Assume that the rim of the dish has a diameter of 20 feet. Also assume that the depth of the dish is 10 feet.

Find the point at where all of the incoming rays will intersect.

Solution

In effect we need to find the distance from the the vertex to the focus. The focus is the point where the rays intersect, and the vertex is the "bottom" of the depth of the parabola.

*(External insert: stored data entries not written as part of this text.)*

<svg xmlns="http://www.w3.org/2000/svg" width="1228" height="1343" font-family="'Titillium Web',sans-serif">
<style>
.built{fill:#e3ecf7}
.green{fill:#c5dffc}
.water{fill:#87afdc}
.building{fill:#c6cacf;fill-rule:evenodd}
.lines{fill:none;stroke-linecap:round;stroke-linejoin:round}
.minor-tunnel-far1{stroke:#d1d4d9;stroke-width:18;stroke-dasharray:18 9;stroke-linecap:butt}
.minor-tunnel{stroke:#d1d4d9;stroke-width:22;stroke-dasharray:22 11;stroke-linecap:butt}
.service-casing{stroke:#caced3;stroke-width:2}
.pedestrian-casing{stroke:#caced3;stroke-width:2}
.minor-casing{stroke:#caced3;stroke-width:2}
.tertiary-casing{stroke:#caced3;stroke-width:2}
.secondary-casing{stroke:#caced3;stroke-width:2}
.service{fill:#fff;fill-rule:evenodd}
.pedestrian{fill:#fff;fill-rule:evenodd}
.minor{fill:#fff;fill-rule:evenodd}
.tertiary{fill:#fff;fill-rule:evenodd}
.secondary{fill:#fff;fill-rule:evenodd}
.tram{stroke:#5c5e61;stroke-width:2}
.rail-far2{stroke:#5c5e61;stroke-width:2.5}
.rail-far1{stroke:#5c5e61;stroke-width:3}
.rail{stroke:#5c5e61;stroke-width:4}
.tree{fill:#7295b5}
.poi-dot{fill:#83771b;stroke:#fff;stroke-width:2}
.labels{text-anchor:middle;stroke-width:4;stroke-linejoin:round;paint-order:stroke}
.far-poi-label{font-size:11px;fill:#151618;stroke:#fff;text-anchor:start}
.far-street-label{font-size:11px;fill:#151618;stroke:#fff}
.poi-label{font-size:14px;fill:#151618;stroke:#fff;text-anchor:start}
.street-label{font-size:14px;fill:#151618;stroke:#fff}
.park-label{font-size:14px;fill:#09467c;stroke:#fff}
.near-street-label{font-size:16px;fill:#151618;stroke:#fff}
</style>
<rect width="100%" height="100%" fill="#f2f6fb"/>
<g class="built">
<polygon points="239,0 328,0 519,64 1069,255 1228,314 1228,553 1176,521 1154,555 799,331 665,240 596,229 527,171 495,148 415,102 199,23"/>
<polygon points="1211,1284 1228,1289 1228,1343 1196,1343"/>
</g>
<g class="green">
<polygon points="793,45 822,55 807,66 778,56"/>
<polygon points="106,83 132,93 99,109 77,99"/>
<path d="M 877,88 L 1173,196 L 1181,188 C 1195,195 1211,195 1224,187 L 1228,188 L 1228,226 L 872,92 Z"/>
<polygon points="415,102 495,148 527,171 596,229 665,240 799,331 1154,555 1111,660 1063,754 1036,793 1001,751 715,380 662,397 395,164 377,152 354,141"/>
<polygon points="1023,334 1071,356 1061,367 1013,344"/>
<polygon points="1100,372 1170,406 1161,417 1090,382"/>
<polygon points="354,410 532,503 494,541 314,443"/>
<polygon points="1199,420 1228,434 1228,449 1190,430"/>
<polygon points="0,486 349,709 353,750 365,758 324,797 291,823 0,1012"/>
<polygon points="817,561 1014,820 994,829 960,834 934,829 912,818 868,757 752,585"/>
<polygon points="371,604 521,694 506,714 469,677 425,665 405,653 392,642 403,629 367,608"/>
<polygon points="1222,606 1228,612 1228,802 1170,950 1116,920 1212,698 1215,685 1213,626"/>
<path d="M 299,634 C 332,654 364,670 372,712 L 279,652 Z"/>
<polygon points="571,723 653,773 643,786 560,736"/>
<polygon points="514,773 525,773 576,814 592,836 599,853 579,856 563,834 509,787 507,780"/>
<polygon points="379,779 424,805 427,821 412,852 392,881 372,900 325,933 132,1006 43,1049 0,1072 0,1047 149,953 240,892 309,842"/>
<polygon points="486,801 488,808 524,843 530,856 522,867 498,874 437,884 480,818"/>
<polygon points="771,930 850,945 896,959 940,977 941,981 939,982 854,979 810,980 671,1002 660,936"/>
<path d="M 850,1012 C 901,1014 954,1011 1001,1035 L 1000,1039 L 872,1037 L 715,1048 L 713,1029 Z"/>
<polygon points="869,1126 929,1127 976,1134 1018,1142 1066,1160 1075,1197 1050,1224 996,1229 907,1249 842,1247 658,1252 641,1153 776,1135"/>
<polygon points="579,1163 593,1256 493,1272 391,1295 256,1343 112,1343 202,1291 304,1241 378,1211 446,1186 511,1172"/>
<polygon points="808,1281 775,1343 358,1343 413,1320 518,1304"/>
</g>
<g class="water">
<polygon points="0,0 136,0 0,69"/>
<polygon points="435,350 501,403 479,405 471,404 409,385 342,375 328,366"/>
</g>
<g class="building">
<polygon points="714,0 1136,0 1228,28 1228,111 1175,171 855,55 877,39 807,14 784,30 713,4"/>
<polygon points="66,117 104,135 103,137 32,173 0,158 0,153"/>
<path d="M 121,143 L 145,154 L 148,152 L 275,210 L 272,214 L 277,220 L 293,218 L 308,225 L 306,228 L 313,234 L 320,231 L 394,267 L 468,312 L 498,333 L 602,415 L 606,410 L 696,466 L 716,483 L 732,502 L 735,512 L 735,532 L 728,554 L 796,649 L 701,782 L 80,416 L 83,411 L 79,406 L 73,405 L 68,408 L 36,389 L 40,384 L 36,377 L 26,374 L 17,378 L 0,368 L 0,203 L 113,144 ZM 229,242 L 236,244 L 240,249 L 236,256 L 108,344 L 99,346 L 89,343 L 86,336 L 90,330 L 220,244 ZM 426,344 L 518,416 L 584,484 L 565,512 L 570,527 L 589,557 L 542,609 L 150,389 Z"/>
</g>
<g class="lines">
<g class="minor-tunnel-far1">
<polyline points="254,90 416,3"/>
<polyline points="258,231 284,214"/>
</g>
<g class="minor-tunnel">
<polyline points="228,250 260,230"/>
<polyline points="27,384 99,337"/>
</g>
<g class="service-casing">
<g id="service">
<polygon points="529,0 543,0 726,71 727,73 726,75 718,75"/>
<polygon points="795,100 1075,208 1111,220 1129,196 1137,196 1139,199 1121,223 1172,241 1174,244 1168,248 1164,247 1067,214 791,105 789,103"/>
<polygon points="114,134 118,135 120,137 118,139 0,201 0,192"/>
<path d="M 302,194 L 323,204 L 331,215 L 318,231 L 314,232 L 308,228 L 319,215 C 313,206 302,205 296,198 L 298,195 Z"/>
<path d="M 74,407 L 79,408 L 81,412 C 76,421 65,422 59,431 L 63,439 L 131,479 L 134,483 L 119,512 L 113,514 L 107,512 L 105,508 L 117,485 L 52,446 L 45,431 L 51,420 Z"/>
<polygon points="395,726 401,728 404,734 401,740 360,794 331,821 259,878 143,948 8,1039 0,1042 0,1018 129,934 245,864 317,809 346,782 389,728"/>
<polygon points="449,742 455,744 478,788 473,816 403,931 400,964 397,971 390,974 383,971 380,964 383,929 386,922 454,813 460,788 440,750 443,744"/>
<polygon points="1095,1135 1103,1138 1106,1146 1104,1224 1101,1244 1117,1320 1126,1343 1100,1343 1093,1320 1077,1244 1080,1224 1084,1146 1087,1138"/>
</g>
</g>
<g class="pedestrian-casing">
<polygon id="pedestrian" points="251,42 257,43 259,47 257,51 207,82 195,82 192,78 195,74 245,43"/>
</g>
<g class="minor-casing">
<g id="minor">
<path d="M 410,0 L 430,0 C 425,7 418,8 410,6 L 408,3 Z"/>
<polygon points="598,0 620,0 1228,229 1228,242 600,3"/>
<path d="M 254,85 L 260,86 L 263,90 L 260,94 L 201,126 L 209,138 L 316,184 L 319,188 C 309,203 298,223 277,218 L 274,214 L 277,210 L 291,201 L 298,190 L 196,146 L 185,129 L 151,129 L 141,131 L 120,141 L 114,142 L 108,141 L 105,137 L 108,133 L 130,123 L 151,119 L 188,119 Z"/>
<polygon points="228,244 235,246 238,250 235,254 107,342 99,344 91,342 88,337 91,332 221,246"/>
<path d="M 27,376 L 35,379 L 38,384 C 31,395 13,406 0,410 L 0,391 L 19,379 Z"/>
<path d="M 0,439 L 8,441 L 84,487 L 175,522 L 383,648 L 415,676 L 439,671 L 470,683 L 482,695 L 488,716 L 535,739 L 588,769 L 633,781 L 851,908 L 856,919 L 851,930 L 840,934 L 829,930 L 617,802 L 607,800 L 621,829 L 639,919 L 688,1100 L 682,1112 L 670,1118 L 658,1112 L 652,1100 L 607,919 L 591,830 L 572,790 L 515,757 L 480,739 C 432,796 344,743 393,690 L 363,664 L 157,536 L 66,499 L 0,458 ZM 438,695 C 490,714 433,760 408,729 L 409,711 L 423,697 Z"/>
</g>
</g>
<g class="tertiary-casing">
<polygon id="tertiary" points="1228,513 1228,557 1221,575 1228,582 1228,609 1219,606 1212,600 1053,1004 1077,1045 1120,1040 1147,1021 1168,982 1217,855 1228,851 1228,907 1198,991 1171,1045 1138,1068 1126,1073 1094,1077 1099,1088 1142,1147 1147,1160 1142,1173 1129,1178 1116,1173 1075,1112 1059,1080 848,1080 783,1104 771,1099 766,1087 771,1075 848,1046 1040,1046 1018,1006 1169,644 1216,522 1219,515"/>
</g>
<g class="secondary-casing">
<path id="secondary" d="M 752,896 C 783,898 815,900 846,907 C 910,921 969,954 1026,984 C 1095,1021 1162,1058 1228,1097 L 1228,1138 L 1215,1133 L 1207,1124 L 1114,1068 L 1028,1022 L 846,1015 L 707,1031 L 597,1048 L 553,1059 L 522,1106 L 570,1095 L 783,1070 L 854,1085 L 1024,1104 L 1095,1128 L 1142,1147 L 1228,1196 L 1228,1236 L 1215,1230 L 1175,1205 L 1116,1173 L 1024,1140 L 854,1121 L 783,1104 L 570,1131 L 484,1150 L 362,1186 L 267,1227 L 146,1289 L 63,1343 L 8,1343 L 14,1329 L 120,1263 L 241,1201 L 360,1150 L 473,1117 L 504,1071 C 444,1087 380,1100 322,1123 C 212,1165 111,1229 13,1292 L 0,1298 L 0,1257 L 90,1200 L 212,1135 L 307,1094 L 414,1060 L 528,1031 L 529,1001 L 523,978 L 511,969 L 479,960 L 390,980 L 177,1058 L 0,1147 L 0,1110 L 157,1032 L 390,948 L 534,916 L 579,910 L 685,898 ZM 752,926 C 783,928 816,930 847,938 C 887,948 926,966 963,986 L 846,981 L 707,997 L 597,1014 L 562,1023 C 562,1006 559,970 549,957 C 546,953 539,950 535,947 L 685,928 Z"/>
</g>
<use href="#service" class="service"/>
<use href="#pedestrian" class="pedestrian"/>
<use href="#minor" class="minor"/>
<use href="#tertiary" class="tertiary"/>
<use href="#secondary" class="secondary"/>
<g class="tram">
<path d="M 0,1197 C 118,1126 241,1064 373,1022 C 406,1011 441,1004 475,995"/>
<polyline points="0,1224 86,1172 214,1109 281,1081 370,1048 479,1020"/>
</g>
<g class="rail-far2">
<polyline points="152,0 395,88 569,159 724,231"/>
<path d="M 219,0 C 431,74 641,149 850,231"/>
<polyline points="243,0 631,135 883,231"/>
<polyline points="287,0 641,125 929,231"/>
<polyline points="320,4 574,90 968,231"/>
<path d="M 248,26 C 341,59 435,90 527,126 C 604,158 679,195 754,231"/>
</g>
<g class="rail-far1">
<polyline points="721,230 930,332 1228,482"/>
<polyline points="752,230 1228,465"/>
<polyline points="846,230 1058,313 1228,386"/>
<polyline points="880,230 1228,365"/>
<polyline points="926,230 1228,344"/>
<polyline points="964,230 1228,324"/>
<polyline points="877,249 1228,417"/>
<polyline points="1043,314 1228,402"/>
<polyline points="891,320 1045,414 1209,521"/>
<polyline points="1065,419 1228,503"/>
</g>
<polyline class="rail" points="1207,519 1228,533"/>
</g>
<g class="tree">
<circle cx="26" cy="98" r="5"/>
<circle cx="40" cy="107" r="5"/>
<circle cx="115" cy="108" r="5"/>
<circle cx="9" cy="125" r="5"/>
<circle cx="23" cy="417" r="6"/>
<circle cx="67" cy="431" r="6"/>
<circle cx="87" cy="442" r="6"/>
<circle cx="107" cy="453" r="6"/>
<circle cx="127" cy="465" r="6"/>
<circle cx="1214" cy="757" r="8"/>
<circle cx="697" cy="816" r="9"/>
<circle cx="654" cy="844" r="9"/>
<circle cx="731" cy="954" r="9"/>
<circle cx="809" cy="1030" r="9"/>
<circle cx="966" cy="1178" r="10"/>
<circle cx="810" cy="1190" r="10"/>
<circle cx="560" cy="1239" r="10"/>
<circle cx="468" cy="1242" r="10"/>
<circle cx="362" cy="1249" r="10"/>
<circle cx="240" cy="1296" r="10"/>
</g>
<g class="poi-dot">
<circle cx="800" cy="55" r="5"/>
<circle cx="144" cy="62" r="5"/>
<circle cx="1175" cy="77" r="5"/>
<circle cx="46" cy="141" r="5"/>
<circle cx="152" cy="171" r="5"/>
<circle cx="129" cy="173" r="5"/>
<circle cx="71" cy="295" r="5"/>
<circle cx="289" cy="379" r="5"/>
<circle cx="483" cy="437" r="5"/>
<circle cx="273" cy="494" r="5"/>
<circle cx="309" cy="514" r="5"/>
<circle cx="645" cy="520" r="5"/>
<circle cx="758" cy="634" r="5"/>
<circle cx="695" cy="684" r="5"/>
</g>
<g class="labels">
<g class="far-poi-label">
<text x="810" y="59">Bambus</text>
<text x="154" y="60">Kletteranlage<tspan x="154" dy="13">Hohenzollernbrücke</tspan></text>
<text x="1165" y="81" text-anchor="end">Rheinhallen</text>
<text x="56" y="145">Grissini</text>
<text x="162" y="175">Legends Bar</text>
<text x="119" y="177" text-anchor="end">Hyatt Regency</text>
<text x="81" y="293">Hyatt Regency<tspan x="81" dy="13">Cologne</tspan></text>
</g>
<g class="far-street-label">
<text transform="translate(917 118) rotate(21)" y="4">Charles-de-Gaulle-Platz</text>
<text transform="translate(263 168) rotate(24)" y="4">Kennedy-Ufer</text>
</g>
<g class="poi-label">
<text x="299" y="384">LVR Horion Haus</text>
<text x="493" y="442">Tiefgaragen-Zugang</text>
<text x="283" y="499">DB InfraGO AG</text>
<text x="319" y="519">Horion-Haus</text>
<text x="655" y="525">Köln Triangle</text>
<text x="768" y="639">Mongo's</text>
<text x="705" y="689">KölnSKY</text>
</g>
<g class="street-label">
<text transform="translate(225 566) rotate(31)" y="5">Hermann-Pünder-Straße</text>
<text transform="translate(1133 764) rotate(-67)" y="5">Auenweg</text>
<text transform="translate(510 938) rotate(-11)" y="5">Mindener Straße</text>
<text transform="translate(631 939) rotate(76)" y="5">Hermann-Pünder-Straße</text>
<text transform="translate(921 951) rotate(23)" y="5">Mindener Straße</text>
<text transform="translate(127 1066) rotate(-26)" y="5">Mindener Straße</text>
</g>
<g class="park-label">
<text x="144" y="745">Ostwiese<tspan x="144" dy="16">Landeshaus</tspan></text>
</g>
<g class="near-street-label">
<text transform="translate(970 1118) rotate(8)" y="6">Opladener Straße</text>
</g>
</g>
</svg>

It shouldn't matter where we place the satellite in our coordinate space, so just for simplicity, let's set the vertex at (0,0) and have the parabola open upward. So $h=0,k=0$ . Then the equation is

4py=x^{2}

Because of this choice of coordinate system, the right edge of the rim is 10 feet to the right on the x axis, and 10 feet above the axis. That is to say, it passes through the point $(10,10)$ .

If we use these values in the equation,

4p\cdot 10=10^{2}

which implies $p=5/2$ .

Therefore the focus is 2.5 feet above the vertex.